# a good shoulder routine



## swordfish (Aug 10, 2005)

This was my shoulder workout today, if anyone is trying to find a good shoulder workout, this one was pretty good

db seated shoulder press- 3 sets of 8-10
upright rows- 10,8,8
rear raises- 10,8,8
heavy db shrugs- 12,10,10


a good solid routine.


----------



## Doublebase (Aug 10, 2005)

My shoulder routine:

4 sets of standing presses


----------



## Squaggleboggin (Aug 10, 2005)

Three sets of standing shoulder presses for me as well.
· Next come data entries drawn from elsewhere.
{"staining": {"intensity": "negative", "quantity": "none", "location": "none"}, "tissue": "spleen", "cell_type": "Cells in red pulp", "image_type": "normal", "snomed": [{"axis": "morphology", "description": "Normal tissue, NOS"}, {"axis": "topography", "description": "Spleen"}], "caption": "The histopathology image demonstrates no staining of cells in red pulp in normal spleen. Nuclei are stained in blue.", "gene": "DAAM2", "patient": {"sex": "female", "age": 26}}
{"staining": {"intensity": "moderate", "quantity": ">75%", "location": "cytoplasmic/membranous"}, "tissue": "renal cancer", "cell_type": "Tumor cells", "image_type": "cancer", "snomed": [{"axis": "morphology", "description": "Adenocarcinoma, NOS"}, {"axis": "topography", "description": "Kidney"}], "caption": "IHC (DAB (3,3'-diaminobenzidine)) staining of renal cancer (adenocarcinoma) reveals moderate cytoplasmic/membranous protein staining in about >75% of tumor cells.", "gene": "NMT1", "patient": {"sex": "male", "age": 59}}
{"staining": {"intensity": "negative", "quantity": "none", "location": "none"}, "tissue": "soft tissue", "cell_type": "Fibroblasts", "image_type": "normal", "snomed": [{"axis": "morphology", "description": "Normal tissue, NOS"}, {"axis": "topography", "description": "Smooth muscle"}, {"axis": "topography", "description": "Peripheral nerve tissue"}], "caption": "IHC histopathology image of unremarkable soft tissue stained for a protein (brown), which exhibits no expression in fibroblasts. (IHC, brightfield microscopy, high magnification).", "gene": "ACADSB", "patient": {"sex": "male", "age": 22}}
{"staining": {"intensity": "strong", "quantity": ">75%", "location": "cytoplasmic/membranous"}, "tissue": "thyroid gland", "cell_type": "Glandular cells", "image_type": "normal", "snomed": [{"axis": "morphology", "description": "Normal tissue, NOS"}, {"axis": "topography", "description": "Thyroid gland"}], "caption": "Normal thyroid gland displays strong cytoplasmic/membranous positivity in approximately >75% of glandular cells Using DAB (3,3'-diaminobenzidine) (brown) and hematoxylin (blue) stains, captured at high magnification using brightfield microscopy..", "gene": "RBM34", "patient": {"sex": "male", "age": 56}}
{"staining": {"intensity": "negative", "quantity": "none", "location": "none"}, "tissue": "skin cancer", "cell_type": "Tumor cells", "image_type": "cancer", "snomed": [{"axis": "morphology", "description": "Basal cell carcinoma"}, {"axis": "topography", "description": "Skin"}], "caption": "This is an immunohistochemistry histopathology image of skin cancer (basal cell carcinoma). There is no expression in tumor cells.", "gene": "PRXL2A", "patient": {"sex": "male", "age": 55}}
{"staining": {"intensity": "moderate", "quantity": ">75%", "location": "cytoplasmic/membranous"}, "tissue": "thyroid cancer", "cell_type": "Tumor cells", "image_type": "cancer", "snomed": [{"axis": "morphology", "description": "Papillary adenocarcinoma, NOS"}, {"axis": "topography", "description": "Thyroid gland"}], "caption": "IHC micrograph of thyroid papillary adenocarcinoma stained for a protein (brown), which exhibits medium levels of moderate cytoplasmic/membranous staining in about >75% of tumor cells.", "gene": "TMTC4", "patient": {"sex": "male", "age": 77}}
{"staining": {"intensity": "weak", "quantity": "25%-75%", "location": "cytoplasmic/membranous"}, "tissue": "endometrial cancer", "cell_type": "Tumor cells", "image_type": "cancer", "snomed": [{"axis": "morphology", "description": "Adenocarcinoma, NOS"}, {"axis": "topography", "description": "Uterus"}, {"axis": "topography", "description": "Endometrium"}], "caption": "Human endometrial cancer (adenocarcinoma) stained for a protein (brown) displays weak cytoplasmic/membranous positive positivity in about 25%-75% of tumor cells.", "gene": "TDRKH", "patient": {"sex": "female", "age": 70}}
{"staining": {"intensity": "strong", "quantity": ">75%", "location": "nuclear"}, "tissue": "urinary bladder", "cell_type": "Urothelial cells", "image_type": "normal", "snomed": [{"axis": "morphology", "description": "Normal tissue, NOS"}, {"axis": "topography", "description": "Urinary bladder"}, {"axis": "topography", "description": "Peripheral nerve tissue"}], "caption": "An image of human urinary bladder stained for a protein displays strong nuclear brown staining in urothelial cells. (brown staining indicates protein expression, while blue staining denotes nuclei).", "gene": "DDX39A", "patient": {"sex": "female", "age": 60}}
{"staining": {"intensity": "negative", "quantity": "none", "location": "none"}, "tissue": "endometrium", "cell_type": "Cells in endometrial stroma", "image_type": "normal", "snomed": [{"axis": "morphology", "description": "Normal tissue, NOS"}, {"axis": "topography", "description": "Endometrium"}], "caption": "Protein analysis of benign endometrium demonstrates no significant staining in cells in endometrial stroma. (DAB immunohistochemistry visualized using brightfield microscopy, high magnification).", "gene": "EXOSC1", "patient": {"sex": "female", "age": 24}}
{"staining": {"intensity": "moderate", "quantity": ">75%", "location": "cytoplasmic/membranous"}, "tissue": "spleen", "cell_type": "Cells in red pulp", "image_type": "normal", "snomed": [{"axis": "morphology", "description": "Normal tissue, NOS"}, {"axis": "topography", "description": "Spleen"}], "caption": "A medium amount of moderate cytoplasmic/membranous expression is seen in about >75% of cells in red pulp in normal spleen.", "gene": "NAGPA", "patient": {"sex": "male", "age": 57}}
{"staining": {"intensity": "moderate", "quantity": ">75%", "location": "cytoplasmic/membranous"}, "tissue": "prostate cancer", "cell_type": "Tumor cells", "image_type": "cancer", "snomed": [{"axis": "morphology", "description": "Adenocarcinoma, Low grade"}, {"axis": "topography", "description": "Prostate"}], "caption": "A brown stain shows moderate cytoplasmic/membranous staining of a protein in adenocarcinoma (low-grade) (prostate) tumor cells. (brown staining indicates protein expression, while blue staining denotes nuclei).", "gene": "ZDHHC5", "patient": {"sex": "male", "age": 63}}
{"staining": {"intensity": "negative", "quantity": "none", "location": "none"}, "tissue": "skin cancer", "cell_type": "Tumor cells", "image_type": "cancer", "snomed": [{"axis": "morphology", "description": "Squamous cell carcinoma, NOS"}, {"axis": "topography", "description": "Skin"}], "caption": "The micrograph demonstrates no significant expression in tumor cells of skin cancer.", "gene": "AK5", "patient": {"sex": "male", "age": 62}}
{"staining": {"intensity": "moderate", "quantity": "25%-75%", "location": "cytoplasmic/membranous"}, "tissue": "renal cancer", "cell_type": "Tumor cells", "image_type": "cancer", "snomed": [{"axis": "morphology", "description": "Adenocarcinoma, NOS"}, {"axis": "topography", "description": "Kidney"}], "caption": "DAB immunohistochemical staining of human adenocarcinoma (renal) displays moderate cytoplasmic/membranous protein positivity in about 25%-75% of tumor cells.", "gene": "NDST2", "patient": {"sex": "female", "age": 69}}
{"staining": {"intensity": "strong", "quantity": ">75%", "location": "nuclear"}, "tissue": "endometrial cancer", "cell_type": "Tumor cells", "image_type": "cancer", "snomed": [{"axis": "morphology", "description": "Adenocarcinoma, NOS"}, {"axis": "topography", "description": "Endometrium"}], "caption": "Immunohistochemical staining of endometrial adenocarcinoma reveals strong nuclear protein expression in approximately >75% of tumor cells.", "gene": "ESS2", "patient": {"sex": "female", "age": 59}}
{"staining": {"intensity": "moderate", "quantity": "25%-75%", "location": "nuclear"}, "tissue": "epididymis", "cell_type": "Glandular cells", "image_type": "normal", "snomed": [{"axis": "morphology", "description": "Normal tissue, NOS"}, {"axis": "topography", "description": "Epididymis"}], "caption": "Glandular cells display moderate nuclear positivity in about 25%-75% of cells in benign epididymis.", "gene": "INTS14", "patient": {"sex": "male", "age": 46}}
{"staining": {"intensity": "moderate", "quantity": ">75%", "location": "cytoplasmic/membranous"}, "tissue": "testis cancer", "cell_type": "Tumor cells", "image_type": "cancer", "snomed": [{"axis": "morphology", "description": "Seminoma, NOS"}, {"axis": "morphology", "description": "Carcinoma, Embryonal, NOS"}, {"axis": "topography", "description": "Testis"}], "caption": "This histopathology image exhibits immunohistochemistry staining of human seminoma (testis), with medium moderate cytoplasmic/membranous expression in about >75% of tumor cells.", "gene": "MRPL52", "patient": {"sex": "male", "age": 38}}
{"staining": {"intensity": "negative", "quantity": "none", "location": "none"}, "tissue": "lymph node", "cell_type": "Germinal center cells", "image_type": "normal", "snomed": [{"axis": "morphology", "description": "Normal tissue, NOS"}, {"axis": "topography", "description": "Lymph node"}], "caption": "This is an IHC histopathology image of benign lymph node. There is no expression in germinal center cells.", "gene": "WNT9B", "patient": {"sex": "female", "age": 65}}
But I also do clean and presses so I basically train them twice, although in the clean I use my legs to get the bar over my head, too, so I guess it's almost like three additional cheat sets.


----------



## P-funk (Aug 10, 2005)

ask milos sarcev.


----------



## Squaggleboggin (Aug 10, 2005)

Yeah, and find out how to shape a muscle.


----------



## CowPimp (Aug 10, 2005)

Looks good, but I must say that I prefer to do my shoulder pressing standing up.  Give the ol' core a little extra work.


----------



## GFR (Aug 11, 2005)

Warmup

D.B. seated press 4 sets of 6-10

cable laterals 3 sets of 8-12 reps

upright rows 3 sets of 8-12 reps


rear delts done on lat day only


----------



## CowPimp (Aug 11, 2005)

My routine consists of 1 set of standing BB military presses 1/4 lifting sessions.  I goto complete failure, and I often do as many rest pause repetitions as I can.  Another 1/4 sessions I do standing DB military presses or some accessory exercise, to complete failure of course.


----------